• TASK DIRECTIONS
Below are records; copy every line among them that contains the word "Director".

• EXTRACTED ENTRIES
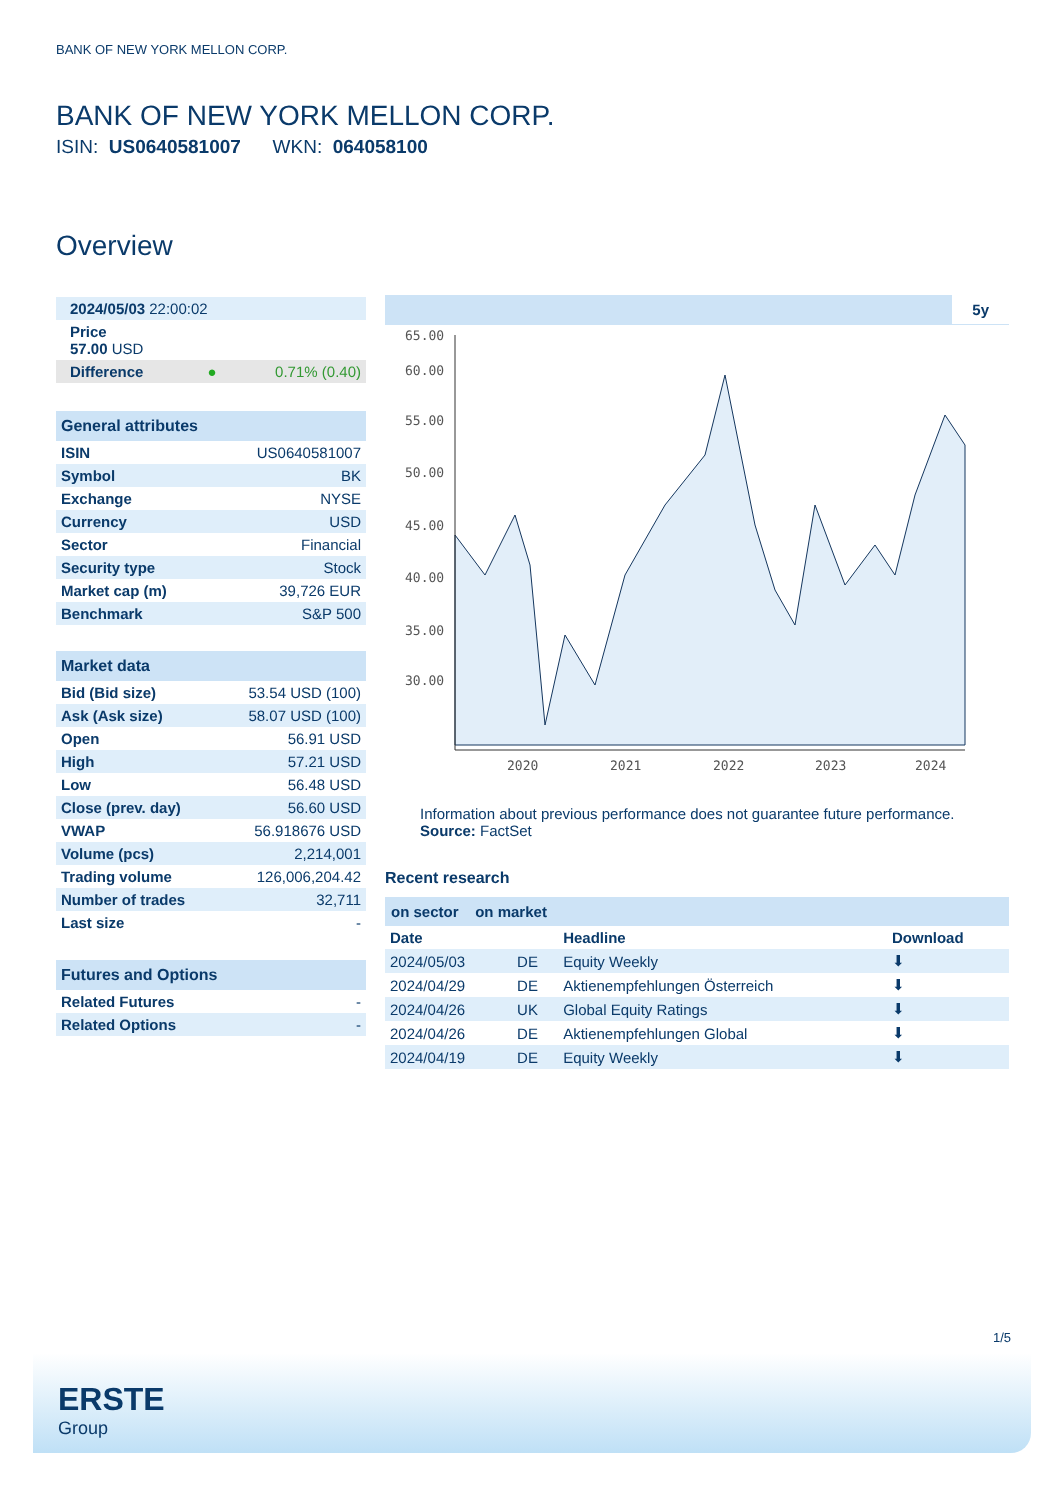BANK OF NEW YORK MELLON CORP.
BANK OF NEW YORK MELLON CORP.
ISIN: US0640581007 WKN: 064058100
Overview
| 2024/05/03 22:00:02 | |
| Price 57.00 USD | |
| Difference ● | 0.71% (0.40) |
General attributes
| ISIN | US0640581007 |
| Symbol | BK |
| Exchange | NYSE |
| Currency | USD |
| Sector | Financial |
| Security type | Stock |
| Market cap (m) | 39,726 EUR |
| Benchmark | S&P 500 |
Market data
| Bid (Bid size) | 53.54 USD (100) |
| Ask (Ask size) | 58.07 USD (100) |
| Open | 56.91 USD |
| High | 57.21 USD |
| Low | 56.48 USD |
| Close (prev. day) | 56.60 USD |
| VWAP | 56.918676 USD |
| Volume (pcs) | 2,214,001 |
| Trading volume | 126,006,204.42 |
| Number of trades | 32,711 |
| Last size | - |
Futures and Options
| Related Futures | - |
| Related Options | - |
5y
60.00
55.00
50.00
45.00
40.00
35.00
30.00
65.00
2020
2021
2022
2023
2024
Information about previous performance does not guarantee future performance.
Source: FactSet
Recent research
on sector on market
| Date | | Headline | Download |
| --- | --- | --- | --- |
| 2024/05/03 | DE | Equity Weekly | ⬇ |
| 2024/04/29 | DE | Aktienempfehlungen Österreich | ⬇ |
| 2024/04/26 | UK | Global Equity Ratings | ⬇ |
| 2024/04/26 | DE | Aktienempfehlungen Global | ⬇ |
| 2024/04/19 | DE | Equity Weekly | ⬇ |
1/5
ERSTE
Group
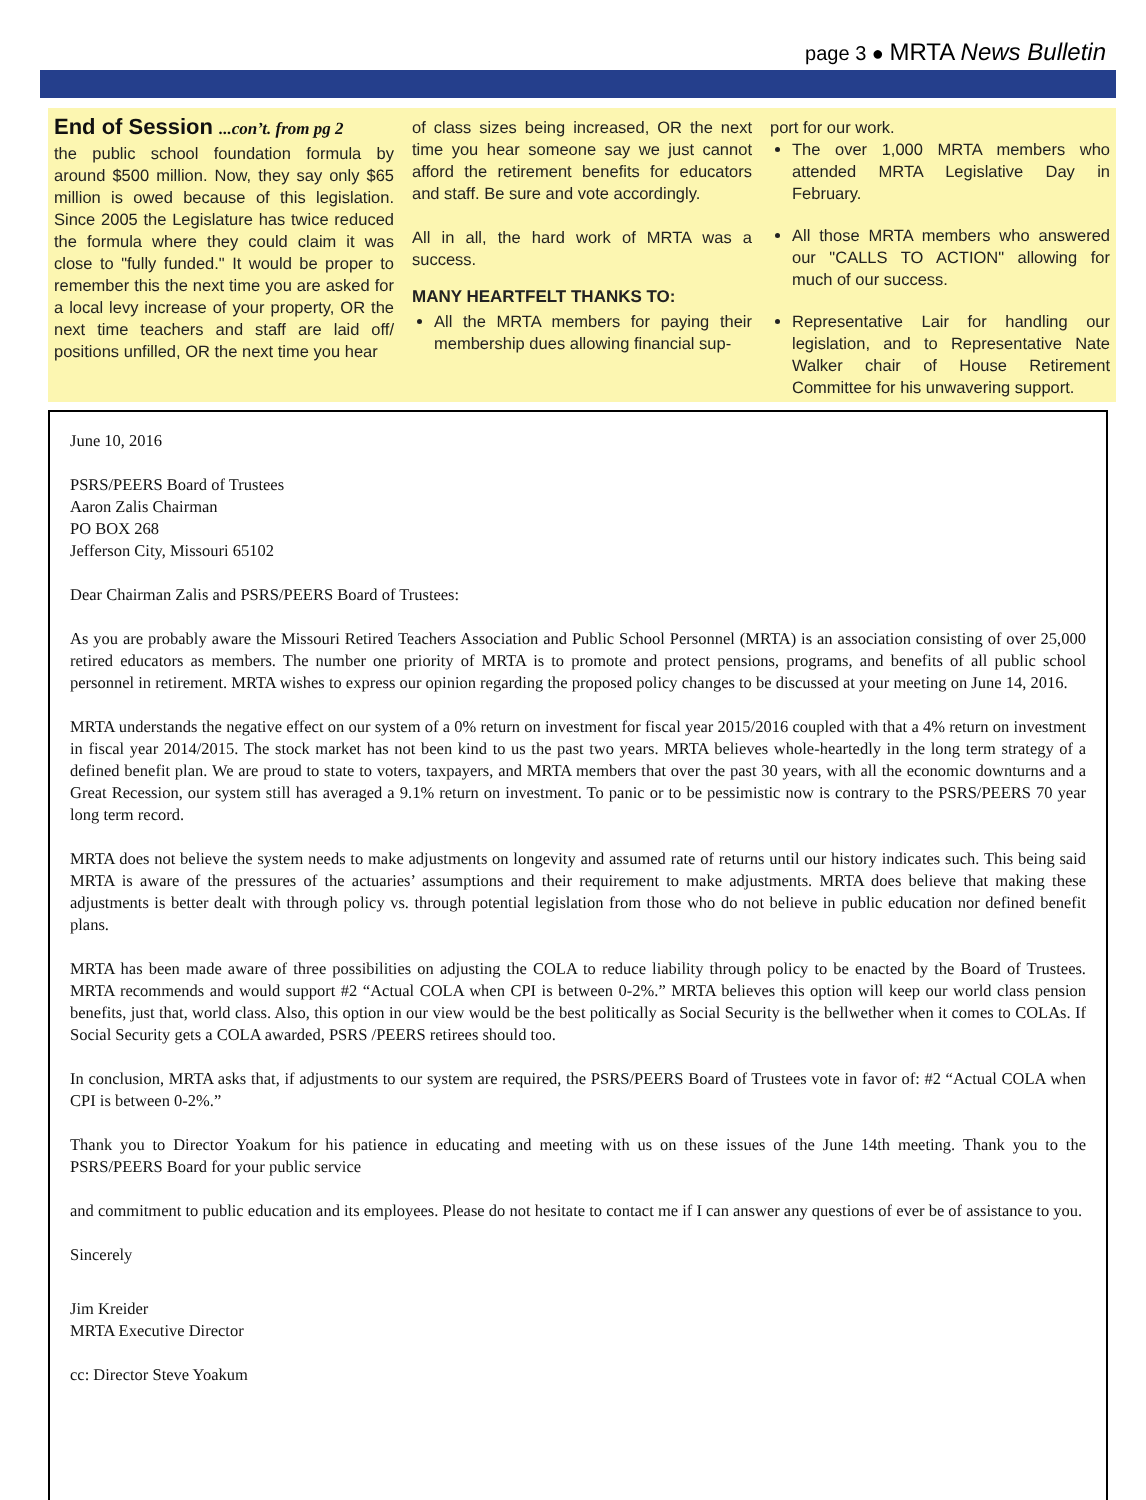page 3 ● MRTA News Bulletin
End of Session ...con’t. from pg 2
the public school foundation formula by around $500 million. Now, they say only $65 million is owed because of this legislation. Since 2005 the Legislature has twice reduced the formula where they could claim it was close to "fully funded." It would be proper to remember this the next time you are asked for a local levy increase of your property, OR the next time teachers and staff are laid off/ positions unfilled, OR the next time you hear
of class sizes being increased, OR the next time you hear someone say we just cannot afford the retirement benefits for educators and staff. Be sure and vote accordingly.
All in all, the hard work of MRTA was a success.
MANY HEARTFELT THANKS TO:
All the MRTA members for paying their membership dues allowing financial sup-
port for our work.
The over 1,000 MRTA members who attended MRTA Legislative Day in February.
All those MRTA members who answered our "CALLS TO ACTION" allowing for much of our success.
Representative Lair for handling our legislation, and to Representative Nate Walker chair of House Retirement Committee for his unwavering support.
June 10, 2016
PSRS/PEERS Board of Trustees
Aaron Zalis Chairman
PO BOX 268
Jefferson City, Missouri 65102
Dear Chairman Zalis and PSRS/PEERS Board of Trustees:
As you are probably aware the Missouri Retired Teachers Association and Public School Personnel (MRTA) is an association consisting of over 25,000 retired educators as members. The number one priority of MRTA is to promote and protect pensions, programs, and benefits of all public school personnel in retirement. MRTA wishes to express our opinion regarding the proposed policy changes to be discussed at your meeting on June 14, 2016.
MRTA understands the negative effect on our system of a 0% return on investment for fiscal year 2015/2016 coupled with that a 4% return on investment in fiscal year 2014/2015. The stock market has not been kind to us the past two years. MRTA believes whole-heartedly in the long term strategy of a defined benefit plan. We are proud to state to voters, taxpayers, and MRTA members that over the past 30 years, with all the economic downturns and a Great Recession, our system still has averaged a 9.1% return on investment. To panic or to be pessimistic now is contrary to the PSRS/PEERS 70 year long term record.
MRTA does not believe the system needs to make adjustments on longevity and assumed rate of returns until our history indicates such. This being said MRTA is aware of the pressures of the actuaries’ assumptions and their requirement to make adjustments. MRTA does believe that making these adjustments is better dealt with through policy vs. through potential legislation from those who do not believe in public education nor defined benefit plans.
MRTA has been made aware of three possibilities on adjusting the COLA to reduce liability through policy to be enacted by the Board of Trustees. MRTA recommends and would support #2 “Actual COLA when CPI is between 0-2%.” MRTA believes this option will keep our world class pension benefits, just that, world class. Also, this option in our view would be the best politically as Social Security is the bellwether when it comes to COLAs. If Social Security gets a COLA awarded, PSRS /PEERS retirees should too.
In conclusion, MRTA asks that, if adjustments to our system are required, the PSRS/PEERS Board of Trustees vote in favor of: #2 “Actual COLA when CPI is between 0-2%.”
Thank you to Director Yoakum for his patience in educating and meeting with us on these issues of the June 14th meeting. Thank you to the PSRS/PEERS Board for your public service
and commitment to public education and its employees. Please do not hesitate to contact me if I can answer any questions of ever be of assistance to you.
Sincerely
Jim Kreider
MRTA Executive Director
cc: Director Steve Yoakum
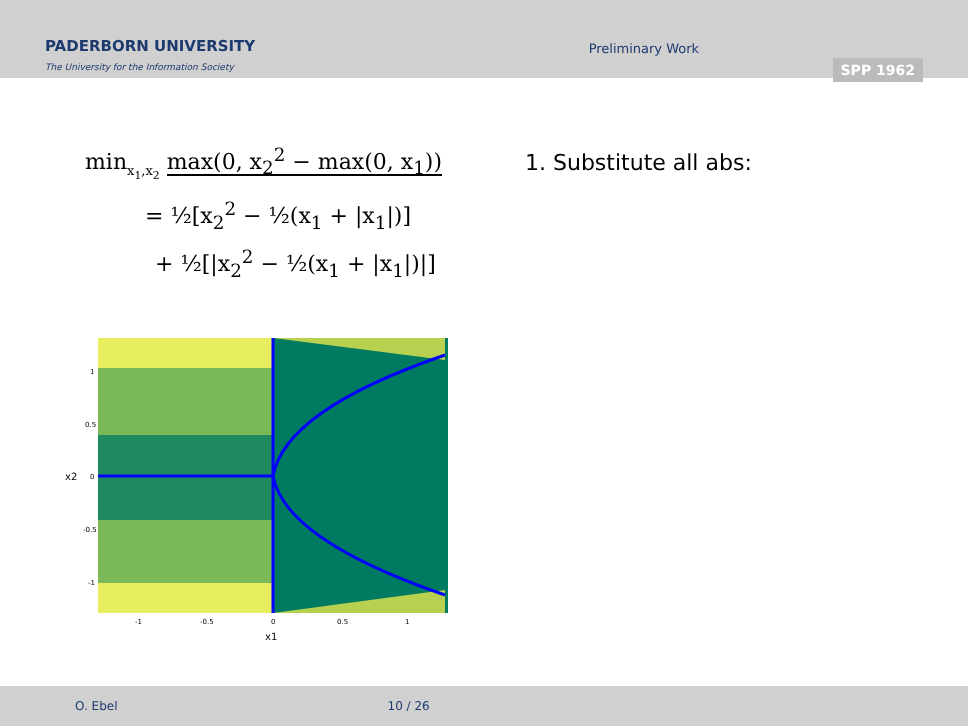PADERBORN UNIVERSITY
The University for the Information Society
Preliminary Work
SPP 1962
min<sub>x<sub>1</sub>,x<sub>2</sub></sub> max(0, x<sub>2</sub><sup>2</sup> − max(0, x<sub>1</sub>))
= ½[x<sub>2</sub><sup>2</sup> − ½(x<sub>1</sub> + |x<sub>1</sub>|)]
+ ½[|x<sub>2</sub><sup>2</sup> − ½(x<sub>1</sub> + |x<sub>1</sub>|)|]
1. Substitute all abs:
1
0.5
0
-0.5
-1
-1
-0.5
0
0.5
1
x1
x2
O. Ebel 10 / 26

• TASK ANSWER
Thank you to Director Yoakum for his patience in educating and meeting with us on these issues of the June 14th meeting. Thank you to the PSRS/PEERS Board for your public service
MRTA Executive Director
cc: Director Steve Yoakum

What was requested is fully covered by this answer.